Giusto saperlo, perché non sempre tutto è come sembra e le endorfine, poi, cambiano tutto il modo di vedere! Anche se, in realtà, non è solo un problema di endorfine…

Andiamo con ordine.

Sportiva, da sempre; ipercinetica anche a 43 anni; con la voglia di sperimentare e muovermi, sempre. Così 4 anni fa, circa, arrivata a un’età accettabile mia figlia, vengo letteralmente “tirata in mezzo” da una serie di amici e colleghi che mi fanno indossare le scarpe da running. Mi ritrovo al parco di Trenno a fare i miei primi metri (attenzione, non chilometri!) e, in compagnia, con sorrisi e fatica condivisa scopro un mondo che con gli impegni quotidiani avevo scordato.

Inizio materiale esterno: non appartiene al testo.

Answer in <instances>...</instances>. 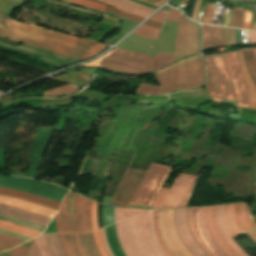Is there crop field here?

Non faccio gare o meglio faccio le competizioni amatoriali senza arrivare a toccare il mostro sacro della maratona con i suoi 42 chilometri, ma del movimento e della vita sana – oggi – più che mai, ho fatto il mio stile di vita. Palestra e corsa sono le mie sostanze stupefacenti per combattere stress, arrabbiature, trovare soluzioni ai problemi e, soprattutto, ritrovare me stessa.

Fuori di casa e dall’ufficio, giù dal divano, guardando il cielo, anche nelle giornate più piovose e buie, è sempre possibile trovare il sereno. E quando intorno a te, tutto sembra andare storto, metti su quelle scarpe e inizia a camminare. Tutto inizia così. Il dopo lo deciderai tu.

Se hai voglia di iniziare l’avventura più bella del mondo, quella con te stesso, contattami e ti accompagnerò volentieri verso il tuo primo miglio.

Il dopo è storia che scriverai tu.

Daniela,

Running Motivator di Milano

La Storia di Gianluca, Running Motivator di Milano (est)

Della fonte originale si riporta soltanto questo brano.